What to work on ▸
Scan the listing below for "identified", then report every line that has it.
*** Opening Excerpted data ***
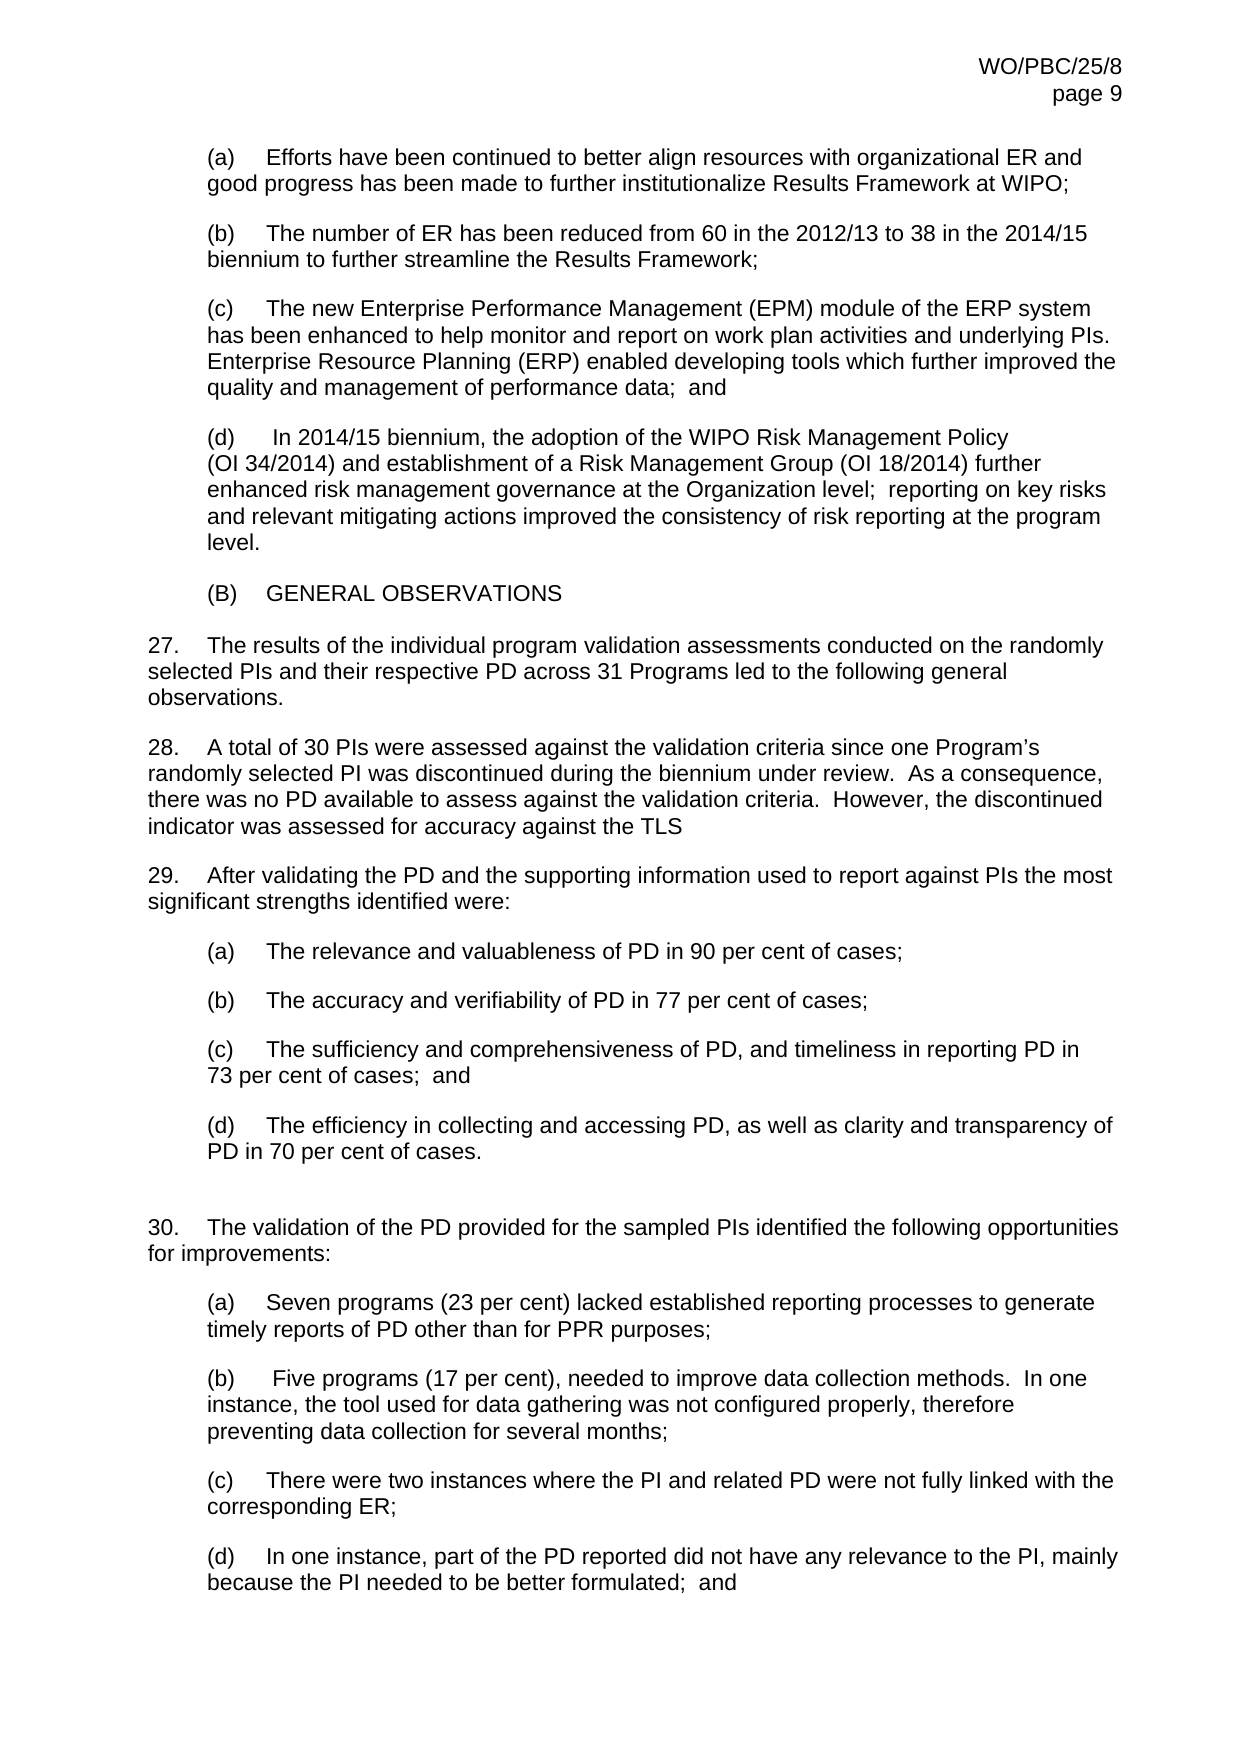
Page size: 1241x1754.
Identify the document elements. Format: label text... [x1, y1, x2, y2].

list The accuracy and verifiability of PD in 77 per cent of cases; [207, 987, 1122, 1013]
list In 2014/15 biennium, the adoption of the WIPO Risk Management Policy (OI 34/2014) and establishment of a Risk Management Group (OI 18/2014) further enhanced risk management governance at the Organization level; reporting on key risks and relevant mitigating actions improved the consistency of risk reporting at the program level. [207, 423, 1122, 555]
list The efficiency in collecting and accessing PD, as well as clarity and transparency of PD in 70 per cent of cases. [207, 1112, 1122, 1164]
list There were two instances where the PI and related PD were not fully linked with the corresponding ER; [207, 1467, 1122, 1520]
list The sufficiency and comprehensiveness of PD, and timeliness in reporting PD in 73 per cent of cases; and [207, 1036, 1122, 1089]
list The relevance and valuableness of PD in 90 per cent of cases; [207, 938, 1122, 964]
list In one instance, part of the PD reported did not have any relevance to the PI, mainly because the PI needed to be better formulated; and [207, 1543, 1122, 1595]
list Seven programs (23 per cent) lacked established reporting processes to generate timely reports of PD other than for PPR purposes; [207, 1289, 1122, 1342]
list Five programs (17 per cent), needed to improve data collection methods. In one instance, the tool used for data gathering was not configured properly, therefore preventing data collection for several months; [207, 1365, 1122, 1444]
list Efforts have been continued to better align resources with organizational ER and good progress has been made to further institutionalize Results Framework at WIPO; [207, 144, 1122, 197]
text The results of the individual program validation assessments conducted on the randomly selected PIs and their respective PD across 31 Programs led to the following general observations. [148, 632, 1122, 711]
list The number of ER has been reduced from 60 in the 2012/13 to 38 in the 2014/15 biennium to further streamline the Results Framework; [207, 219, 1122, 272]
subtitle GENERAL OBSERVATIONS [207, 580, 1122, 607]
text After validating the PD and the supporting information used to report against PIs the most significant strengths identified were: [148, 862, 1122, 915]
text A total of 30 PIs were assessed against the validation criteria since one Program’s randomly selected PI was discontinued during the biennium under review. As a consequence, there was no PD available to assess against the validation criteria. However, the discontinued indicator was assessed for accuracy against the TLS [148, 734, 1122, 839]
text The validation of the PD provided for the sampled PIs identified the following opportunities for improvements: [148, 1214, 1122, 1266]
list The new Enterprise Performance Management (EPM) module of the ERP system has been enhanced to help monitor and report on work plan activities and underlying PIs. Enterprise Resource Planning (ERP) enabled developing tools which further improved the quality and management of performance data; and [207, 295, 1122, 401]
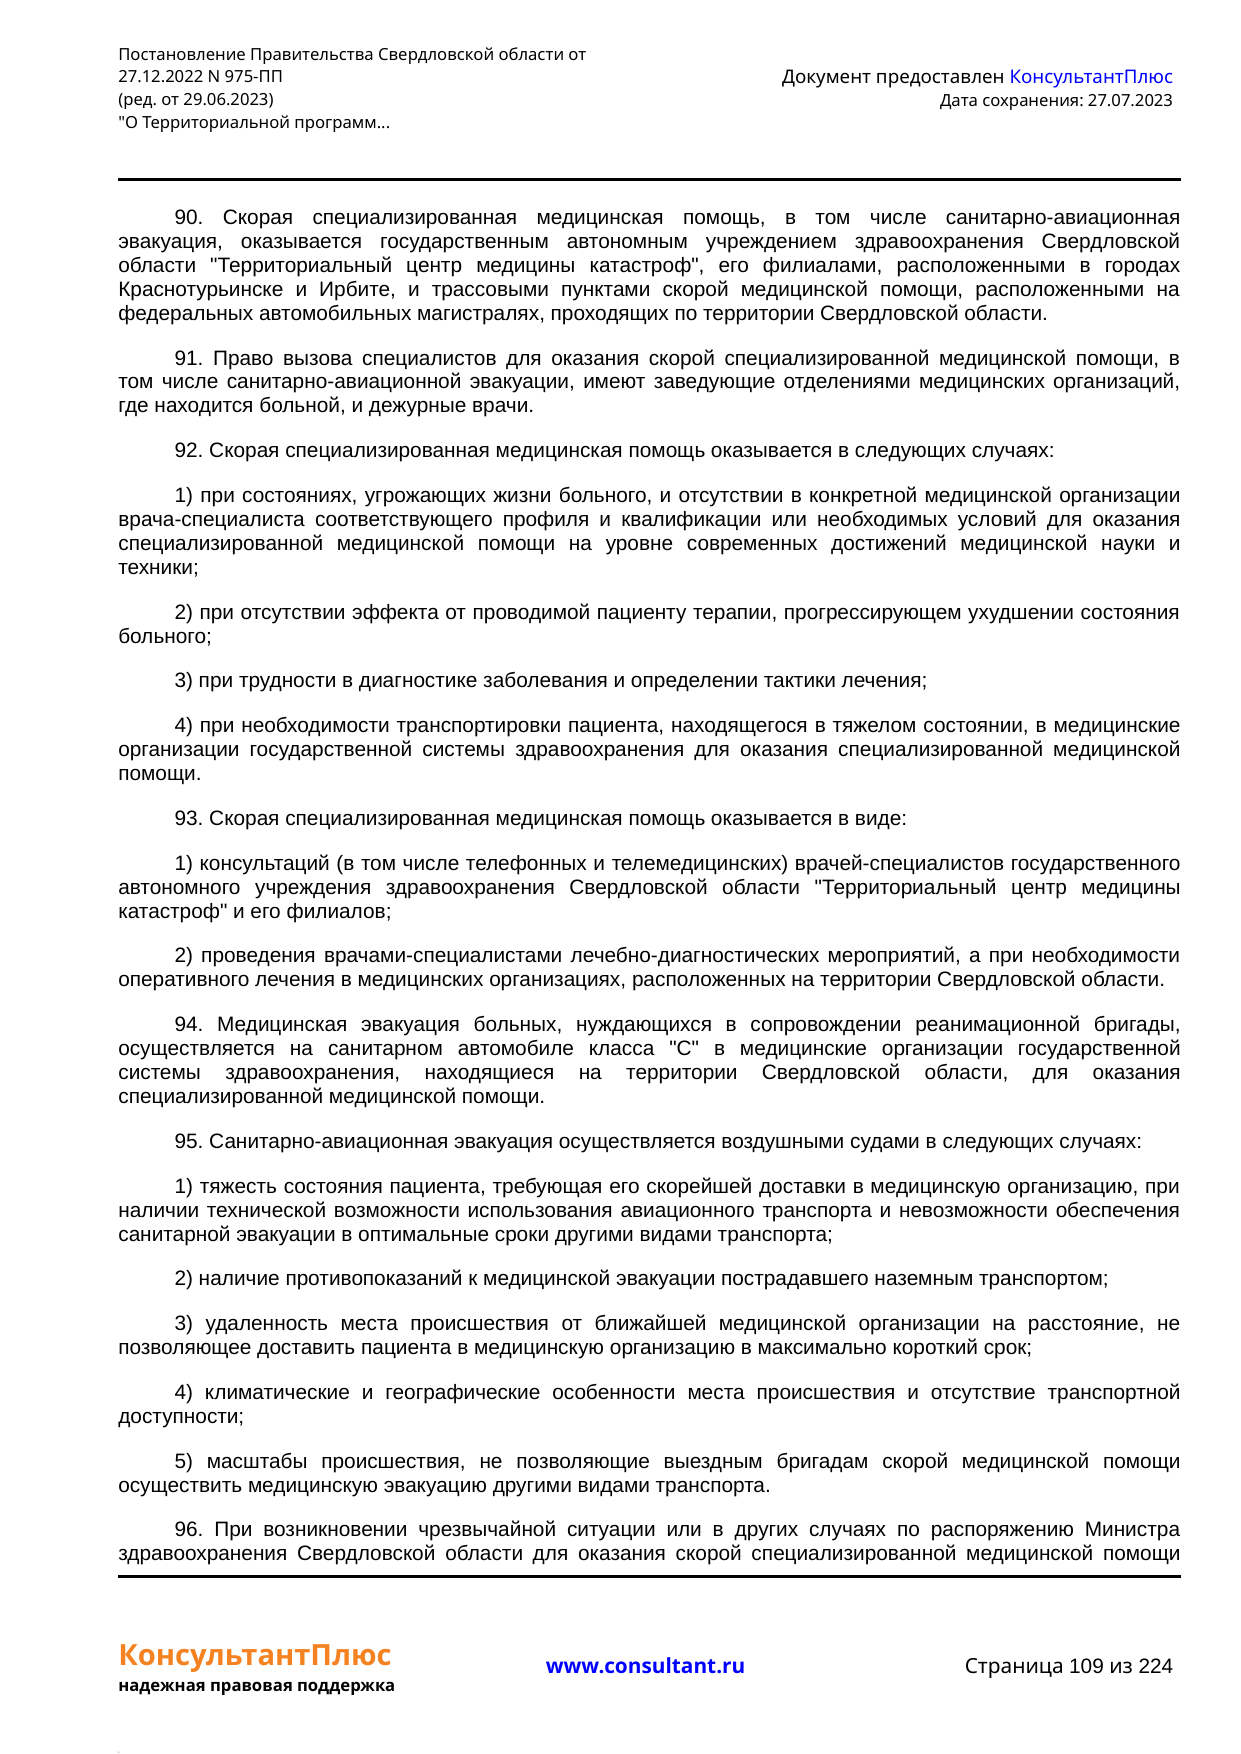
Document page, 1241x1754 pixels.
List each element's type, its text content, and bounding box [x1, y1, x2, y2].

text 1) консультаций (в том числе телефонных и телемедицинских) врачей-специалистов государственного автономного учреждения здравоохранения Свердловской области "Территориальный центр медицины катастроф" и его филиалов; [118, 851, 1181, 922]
*** Closing Excerpted data ***
Result ▸
text After validating the PD and the supporting information used to report against PIs the most significant strengths identified were: [148, 862, 1122, 915]
text The validation of the PD provided for the sampled PIs identified the following opportunities for improvements: [148, 1214, 1122, 1266]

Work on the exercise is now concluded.